TURKS AND CAICOS ISLANDS

The Turks and Caicos Islands are only about 60 km (37 miles) long, and consist of over 40 islands and cays. They form a British Overseas Territory and have rapidly gained popularity as a beach destination. There are roughly 30,000 inhabitants on the islands and they welcome about 450,000 arrivals by air and 650,000 cruise ship passengers each year.

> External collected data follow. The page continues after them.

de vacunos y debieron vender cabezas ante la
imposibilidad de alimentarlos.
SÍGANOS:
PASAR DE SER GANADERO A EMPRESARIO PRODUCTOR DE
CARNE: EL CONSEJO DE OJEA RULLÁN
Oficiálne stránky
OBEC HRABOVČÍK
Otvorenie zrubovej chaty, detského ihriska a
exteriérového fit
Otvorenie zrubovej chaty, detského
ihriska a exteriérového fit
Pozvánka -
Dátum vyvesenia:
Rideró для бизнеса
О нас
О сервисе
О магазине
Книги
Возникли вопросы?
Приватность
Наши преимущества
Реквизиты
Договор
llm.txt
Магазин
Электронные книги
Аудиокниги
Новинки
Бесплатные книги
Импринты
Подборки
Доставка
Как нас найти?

The archipelago consists of two island groups, the Turks islands and the Caicos islands, of which Grand Turk and Providenciales are the two main islands. Daylight savings time is observed and they are in the Eastern Time Zone. These islands are in the Atlantic Ocean and not the Caribbean Sea, although they are included in the Caribbean region. The nearest other islands are the southern parts of the Bahamas, about 100 km east and northwest. Haiti is a similar distance due south. At considerably longer distances, Cuba is southwest and Florida northwest.

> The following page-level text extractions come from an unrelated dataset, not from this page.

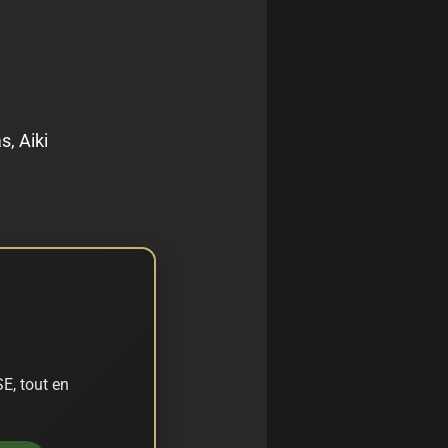
s, Aiki
E, tout en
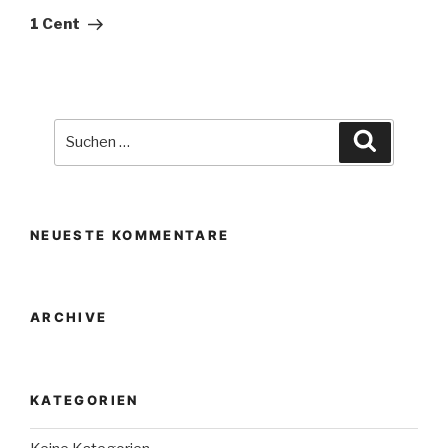
Beitrag
1 Cent
Suche
Suchen
nach:
NEUESTE KOMMENTARE
ARCHIVE
KATEGORIEN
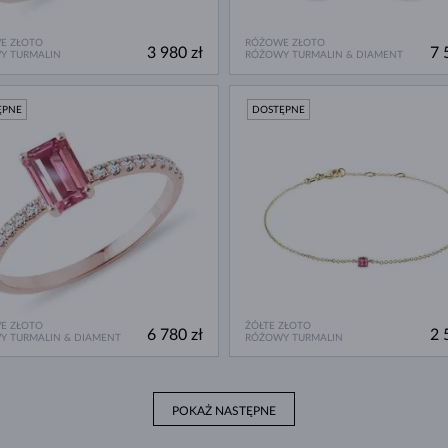
E ZŁOTO
RÓŻOWE ZŁOTO
3 980 zł
7 
Y TURMALIN
RÓŻOWY TURMALIN & DIAMENT
ĘPNE
DOSTĘPNE
E ZŁOTO
ŻÓŁTE ZŁOTO
6 780 zł
2 
Y TURMALIN & DIAMENT
RÓŻOWY TURMALIN
POKAŻ NASTĘPNE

Before Christopher Columbus set foot on the island of Grand Turk during the journey to the new world in 1492, the island was inhibited by Taíno and Lucayan tribes. These earlier settlers left behind a rich heritage and new words (canoe, Caribbean, Caicos) and the names of the island. The indigenous Turk's head cactus named Turks island, while the Lucayan term “caya hico”, meaning string of islands, was mangled to become "Caicos".